Le autorità cinesi stanno elaborando un pacchetto di misure da 2.000 miliardi di yuan (pari a 278 miliardi di dollari) per stabilizzare il mercato azionario. Il denaro arriverebbe dai conti offshore delle imprese statali cinesi.
Attraverso la China Securities Finance Corp. o la Central Huijin Investment, Pechino finora ha stanziato almeno 300 miliardi di yuan nell'investimento in azioni onshore. Il governo sta valutando anche altre opzioni, che potrebbero essere annunciate già in settimana. Mentre le autorità di regolamentazione hanno fornito linee guida per l'astensione delle azioni di alcune società statali dalle vendite allo scoperto.
Cina: una situazione simile a quella del 2015
Le autorità cinesi stanno cercando di mettere un freno al pesante sell-off che ha portato l'indice CSI 300 ai minimi quinquennali. Dal picco raggiunto nel 2021, il valore di mercato delle azioni cinesi si è ridotto di oltre 6.000 miliardi di dollari. I listini scontano la prolungata crisi immobiliare nel Paese, la fuga dei capitali esteri ed il crollo della fiducia tra le imprese locali dopo anni di repressione normativa. L'obiettivo del governo è quello quindi di salvaguardare una certa stabilità economica e sociale, evitando la destabilizzazione dei mercati finanziari.
Una situazione simile è stata vissuta nel 2015 allorché, attraverso il principale veicolo di stabilizzazione finanziaria China Securities Finance Corp., sono stati presi in prestito 3.000 miliardi di yuan dalla Banca centrale e dalle banche commerciali, per acquistare direttamente azioni sul mercato e garantire la liquidità. All'epoca ci volle un anno perché la situazione tornasse alla normalità. Il copione adesso si ripete e secondo gli analisti di Bloomberg Intelligence il fondo di salvataggio potrebbe espandersi ulteriormente a 488 miliardi di dollari.
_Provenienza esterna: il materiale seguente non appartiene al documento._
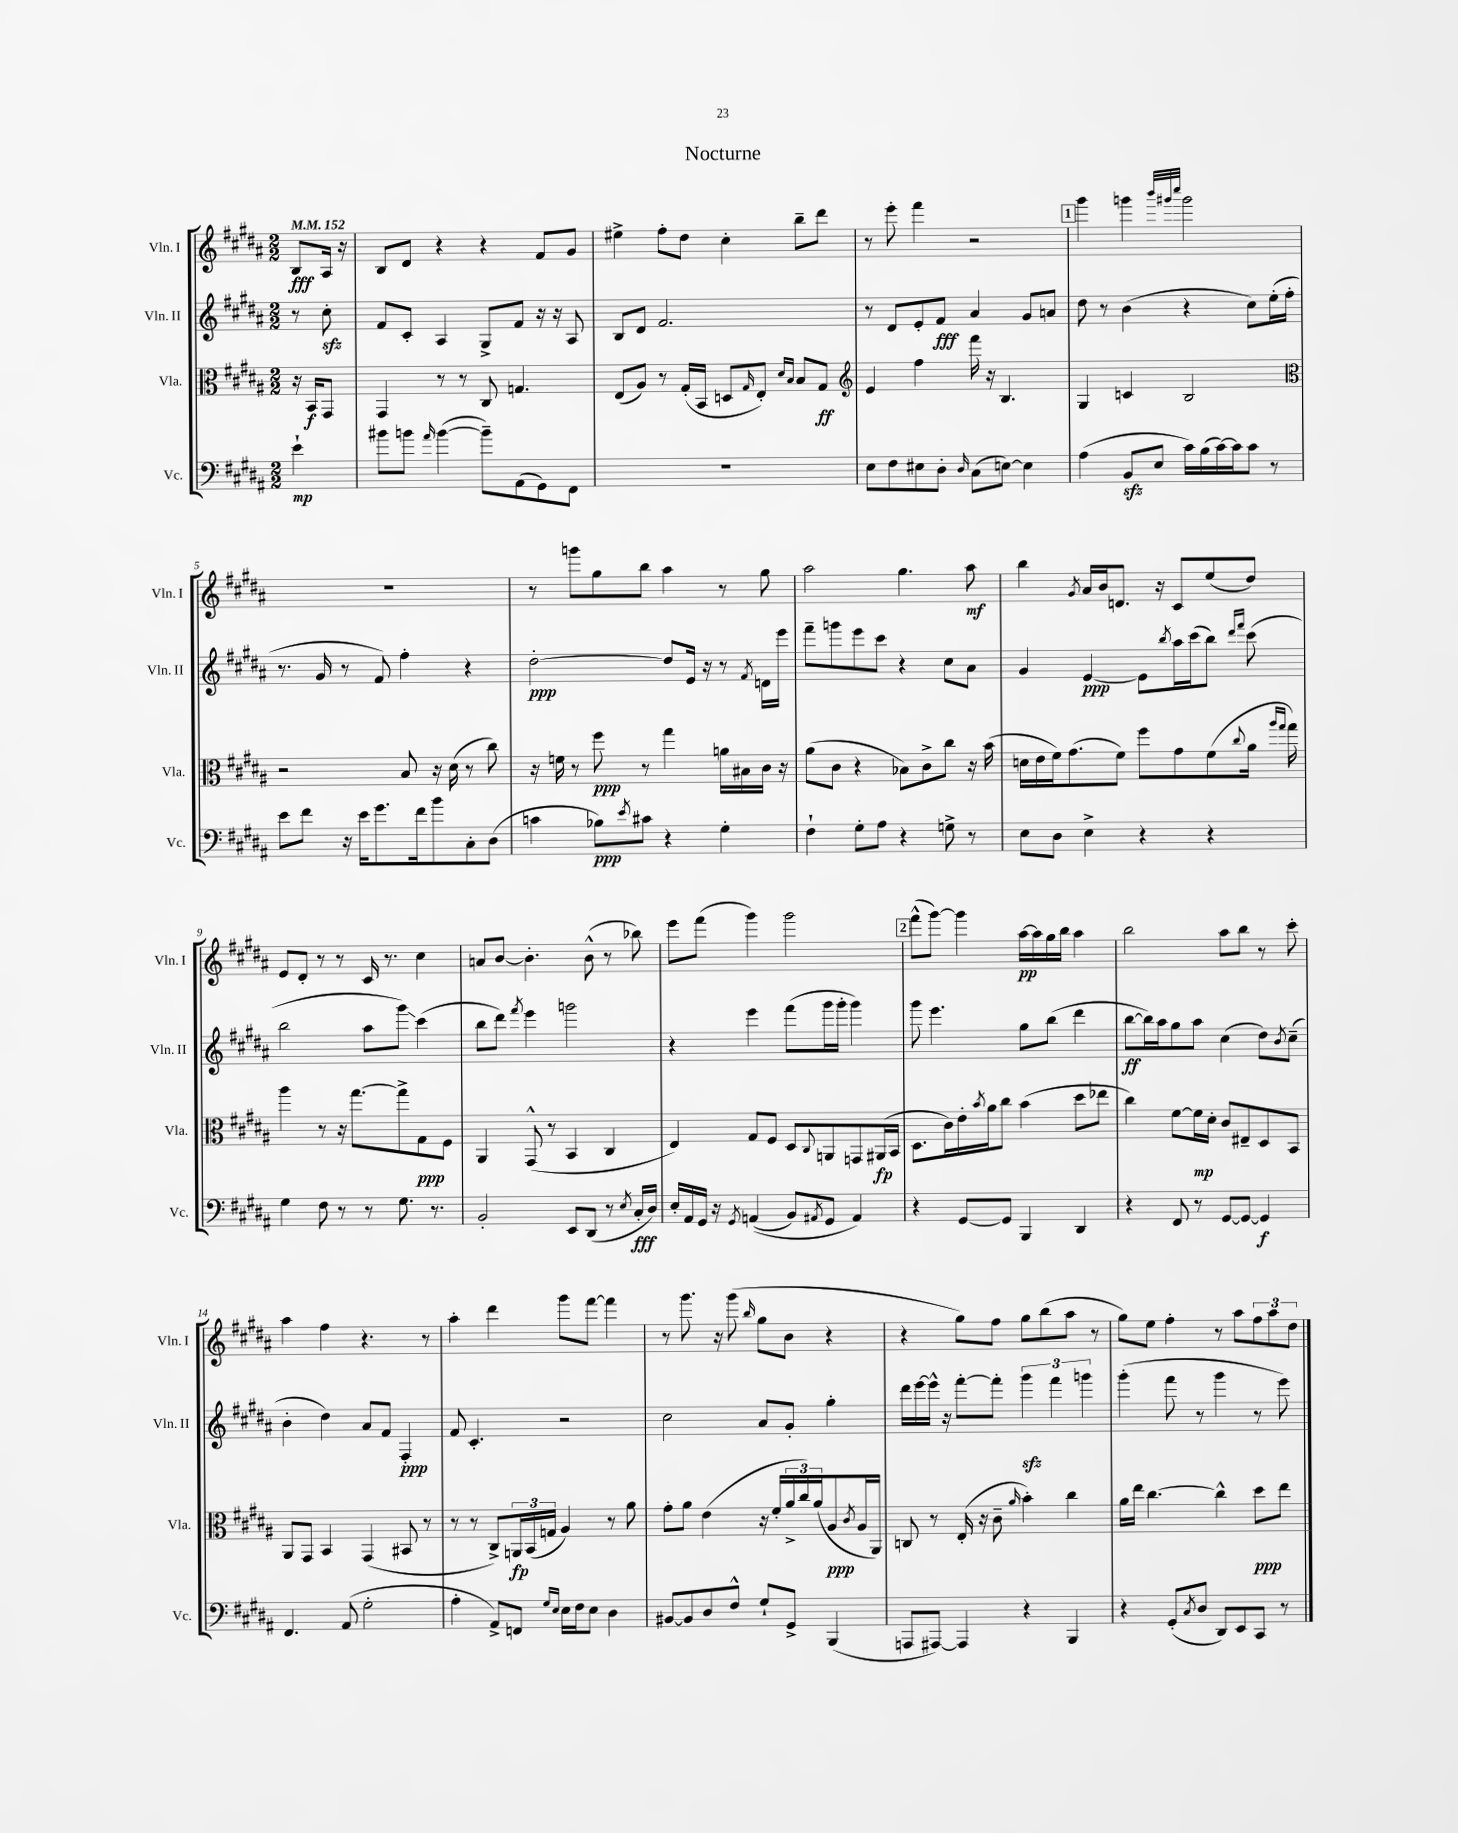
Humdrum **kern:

**kern	**kern	**kern	**kern
*staff4	*staff3	*staff2	*staff1
*clefF4	*clefC3	*clefG2	*clefG2
*k[f#c#g#d#a#]	*k[f#c#g#d#a#]	*k[f#c#g#d#a#]	*k[f#c#g#d#a#]
*M2/2	*M2/2	*M2/2	*M2/2
*MM152	*MM152	*MM152	*MM152
4e`	16r	8r	8B
.	16BB	.	.
.	8GG#	8cc#'	16A#
.	.	.	16r
=	=	=	=
8b#	4GG#	8f#	8B
8b	.	8c#'	8d#
16qqa#	.	.	.
([4b	8r	4A#	4r
.	8r	.	.
8b~])	8C#	8G#^	4r
(8AA#	4.G	8f#	.
8GG#)	.	16r	8f#
.	.	16r	.
8FF#	.	8A#	8g#
=	=	=	=
1r	(8E	8B	4ee#^
.	8A#)	8d#	.
.	8r	2.f#	8ff#'
.	(16G#'	.	8dd#
.	16BB	.	.
.	8D	.	4cc#'
.	16qqG#	.	.
.	8E')	.	.
.	16qqd#	.	.
.	16qqB	.	.
.	8B	.	8bb~
.	8G#	.	8ddd#
=	=	=	=
*	*clefG2	*	*
8E	4e	8r	8r
8F#	.	8d#	8eee'
8E#	4ff#	8e'	4fff#
8D#'	.	8f#	.
16qqD#	.	.	.
(8C#	16fff#	4a#	2r
.	16r	.	.
[8E)	4.B	.	.
4E]	.	8g#	.
.	.	8a	.
=	=	=	=
(4A#	4G#	8dd#	4ggg#
.	.	8r	.
8BB	4c	(4b	4ggg
8E	.	.	.
.	.	.	32qqbbb
.	.	.	32qqggg#
.	.	.	32qqcccc#
16c#)	2B	4r	2ggg#
(16B	.	.	.
[16c#)	.	.	.
16c#]	.	.	.
8c#	.	8cc#)	.
8r	.	(16ee'	.
.	.	16ff#'	.
=	=	=	=
*	*clefC3	*	*
8e	2r	8.r	1r
8f#	.	.	.
.	.	16g#	.
16r	.	8r	.
16e	.	.	.
8.g#	.	8f#)	.
.	8B	4ff#'	.
16f#	.	.	.
8b	16r	.	.
.	(16d#	.	.
8C#'	8r	4r	.
(8D#	8cc#)	.	.
=	=	=	=
4c	16r	[2dd#'	8r
.	16f	.	.
.	8r	.	8ggg
8B-)	8ff#	.	8gg#
8qe	.	.	.
8c#	8r	.	8bb
4r	4gg#	8dd#]	4aa#
.	.	16e	.
.	.	16r	.
4G#'	16a	8r	8r
.	16B#	.	.
.	.	8qf#	.
.	16c#	16d	8gg#
.	16r	16eee	.
=	=	=	=
4F#`	(8a#	8fff#~	2aa#
.	8c#	8ggg	.
8G#'	4r	8eee	.
8A#	.	8ccc#	.
4r	8B-)	4r	4.gg#
.	8c#^	.	.
8G^	8cc#	8cc#	.
8r	16r	8a#	8aa#
.	(16b	.	.
=	=	=	=
8E	16d	4g#	4bb
.	16e	.	.
8D#	16f#)	.	.
.	(8.g#	.	.
.	.	.	8qg#
4E^	.	[4e	16a#
.	.	.	16b
.	8f#)	.	8.d
4r	8ff#	8e]	.
.	.	.	16r
.	.	8qbb	.
.	8g#	16aa#	8c#
.	.	(16ccc#	.
4r	(8f#	8bb)	(8ee
.	.	16qqddd#	.
.	8qqcc#	16qqfff#	.
.	16a#	(8ccc#	8dd#)
.	16qqaa#	.	.
.	16qqgg#	.	.
.	16gg#)	.	.
=	=	=	=
4G#	4aa#	2bb	8e
.	.	.	8d#'
8F#	8r	.	8r
8r	16r	.	8r
.	[8.gg#	.	.
8r	.	8aa#	16c#
.	.	.	8.r
8.G#	8gg#^]	8ggg#)	.
.	8G#	(4ccc#	4cc#
8.r	.	.	.
.	8F#	.	.
=	=	=	=
2BB'	4AA#	8bb	8a
.	.	8ddd#)	[8b
.	.	8qfff#	.
.	(8GG#^^	4eee	4.b']
.	8r	.	.
8EE	4BB	2ggg	.
(8DD#	.	.	(8b^^
8r	4C#	.	8r
8qE	.	.	.
16C#'	.	.	8bb-)
16D#)	.	.	.
=	=	=	=
16E'	4E)	4r	8eee
16AA#	.	.	.
16GG#	.	.	(8fff#
16r	.	.	.
8qGG#	.	.	.
&((4AA	8G#	4eee	4ggg#)
.	8F#	.	.
8BB)	8D#	(8fff#	2ggg#
8qAA#	8qqC#	.	.
8GG#	8AA	16ggg#	.
.	.	16ggg#'	.
4AA#&)	8GG	4ggg#)	.
.	(16AA#	.	.
.	16BB	.	.
=	=	=	=
4r	8.D#	8ggg#	(8fff#^^
.	.	4.eee	[8ggg#)
.	16c#)	.	.
[8GG#	16e'	.	4ggg#]
.	8qb	.	.
.	16a#	.	.
8GG#]	8cc#	.	.
4BBB	(4b	8gg#	[16aa#
.	.	.	16aa#]
.	.	(8bb	16gg#
.	.	.	16bb
4DD#	8dd#	4ddd#	4aa#
.	8ee-	.	.
=	=	=	=
4r	4cc#)	[8bb	2bb
.	.	16bb])	.
.	.	16aa#	.
8FF#	[8f#	8gg#	.
8r	16f#]	8aa#	.
.	16d#'	.	.
[8GG#	8c#	(4cc#	8aa#
8GG#_	8E#~	.	8bb
4GG#]	8D#	8dd#)	8r
.	.	8qb	.
.	8BB	(8cc#~	8ccc#'
=	=	=	=
4.FF#	8AA#	4b'	4aa#
.	8GG#	.	.
.	4BB	4dd#)	4ff#
(8AA#	.	.	.
2G#'	(4GG#	8a#	4.r
.	.	8f#	.
.	8BB#	4F#'	.
.	8r	.	8r
=	=	=	=
4A#'	8r	8f#	4aa#'
.	8r	4.c#'	.
8AA#^)	8C#^)	.	4ddd#
8FF	24AA	.	.
.	(24BB	.	.
.	24G	.	.
16qqG#	.	.	.
16qqE	.	.	.
16E	4A#)	2r	8ggg#
16F#	.	.	.
8E	.	.	[8fff#
4D#	8r	.	4fff#]
.	8a#	.	.
=	=	=	=
[8BB#	8g#'	2cc#	8r
8BB#]	8a#	.	8.ggg#
8D#	(4e	.	.
.	.	.	16r
8F#^^	.	.	(8ggg#
.	.	.	16qqbb
8G#`	16r	8a#	8gg#
.	16f#'	.	.
8GG#^	24a#^	8g#'	8b
.	24cc#)	.	.
.	(24a#	.	.
(4BBB	8A#	4gg#'	4r
.	8qc#	.	.
.	16A#	.	.
.	16AA#)	.	.
=	=	=	=
8AAA	8C	16ddd#	4r
.	.	[16eee	.
[8AAA#)	8r	16eee^^]	.
.	.	16r	.
4AAA#]	(16E'	[8fff#'	8gg#)
.	16r	.	.
.	8c#~	8fff#']	8ff#
.	16qqa#	.	.
4r	4b')	6ggg#	8gg#
.	.	.	(8bb
.	.	6fff#	.
4BBB	4cc#	.	8aa#
.	.	6ggg	.
.	.	.	8r
=	=	=	=
4r	16a#	(4ggg#'	8gg#)
.	16ee	.	.
.	[4.cc#	.	8ee
(8GG#'	.	8fff#	4ff#'
8qC#	.	.	.
8D#	.	8r	.
8DD#)	4cc#^^]	4ggg#	8r
8EE	.	.	8aa#
8CC#	8dd#	8r	12ff#
.	.	.	12aa#
8r	8ee	8eee)	.
.	.	.	12dd#
==	==	==	==
*-	*-	*-	*-
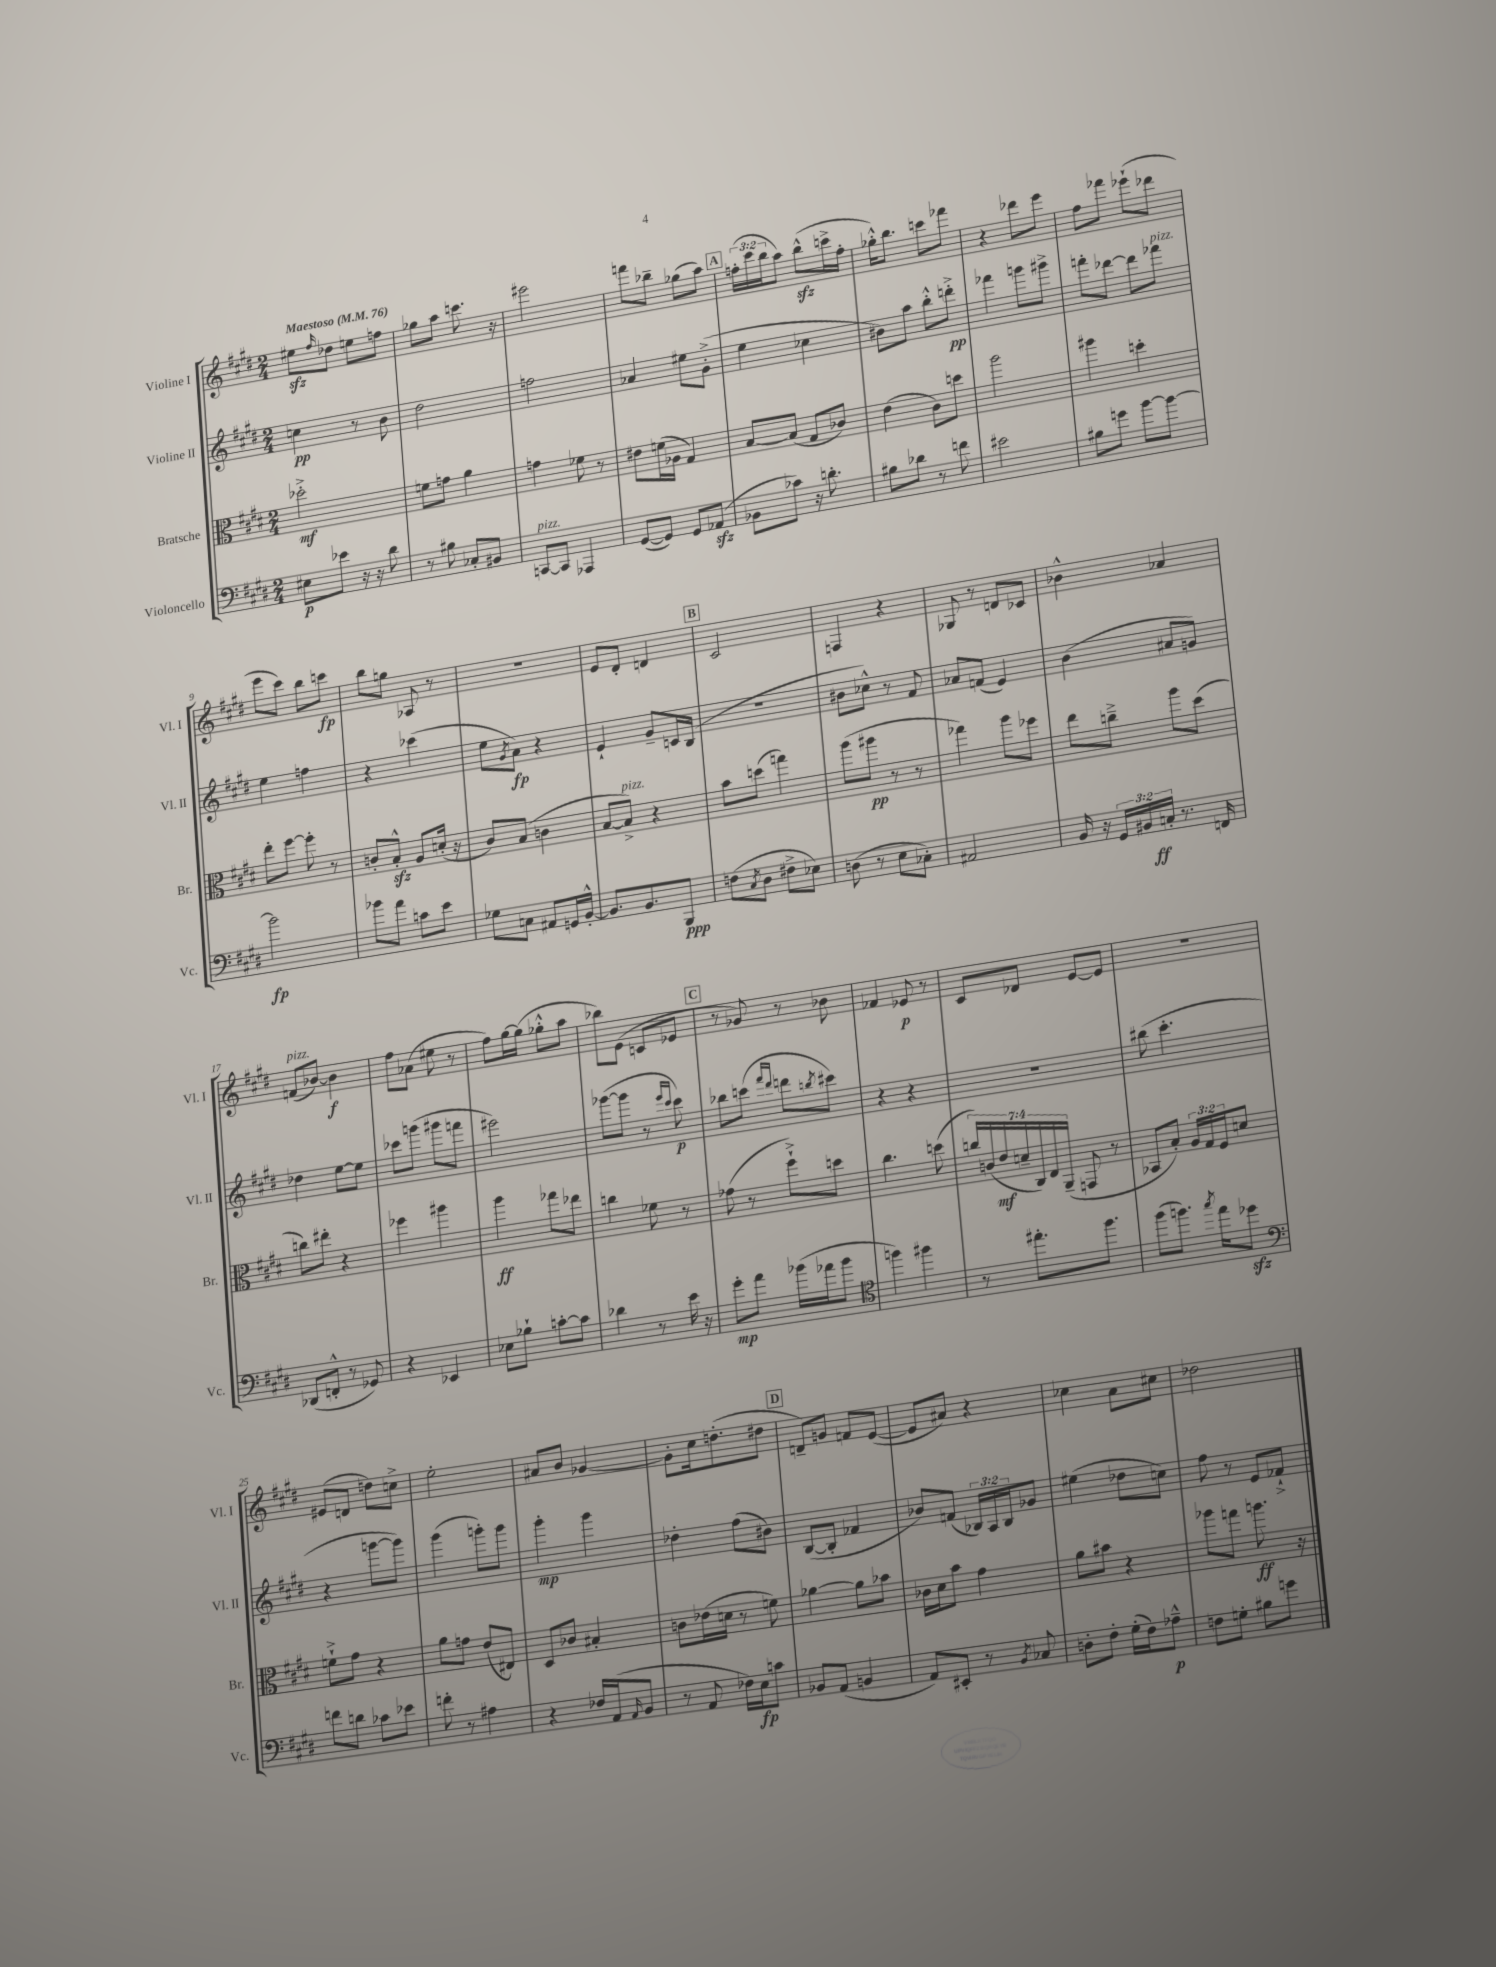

Economisti e investitori scettici
Il piano della Cina di salvare il mercato azionario non ha fatto molta presa su economisti e investitori, che rimangono scettici sul raggiungimento dell'obiettivo.
"Considerando quanto siano diventate a buon mercato le azioni cinesi e quanto appaiano sotto-possedute, non saremmo sorpresi da un aumento a breve termine del sentiment e dei prezzi", ha affermato Aninda Mitra, responsabile della strategia macro e di investimento per l'Asia di BNY Mellon Investment Management. "Ma dubitiamo della sostenibilità a meno che queste misure non siano integrate da un pacchetto più ampio di riforme di vasta portata".
Dello stesso tenore sono le dichiarazioni di George Magnus, ricercatore associato presso il China Centre dell'Università di Oxford, secondo cui "gli investitori non stanno abbandonando le azioni cinesi solo per normali ragioni di valutazione, ma perché l'intera politica economica e il contesto politico si sono atrofizzati". Di conseguenza, "recuperare la fiducia probabilmente richiede grandi cambiamenti in entrambi", ha aggiunto.
Anche Michelle Lam, economista presso Société Générale SA, non crede che i provvedimenti del governo avranno successo così per come sono stati proposti e richiama quanto accaduto nove anni fa. "L'esperienza del 2015 dimostra che, anche quando il governo intensifica gli acquisti, il rally non è necessariamente sostenibile a meno che non si disponga di un pacchetto di stimoli più ampio per affrontare le questioni economiche", ha affermato.
Alcuni sostengono che la Cina dovrà risolvere un elenco lungo di problemi, tra cui le tensioni geopolitiche, la contrazione della popolazione che colpisce i consumi e il mercato immobiliare paralizzato. Tutti questi fattori creano pressione sull'economia e richiedono soprattutto correzioni strutturali. "In definitiva, anche se il denaro è sufficiente per sostenere il mercato, non risolve nessun altro problema che la Cina sta affrontando, come le restrizioni degli Stati Uniti, l'economia debole e la disoccupazione", ha affermato Vey-Sern Ling, Amministratore delegato di Union Bancaire Privee.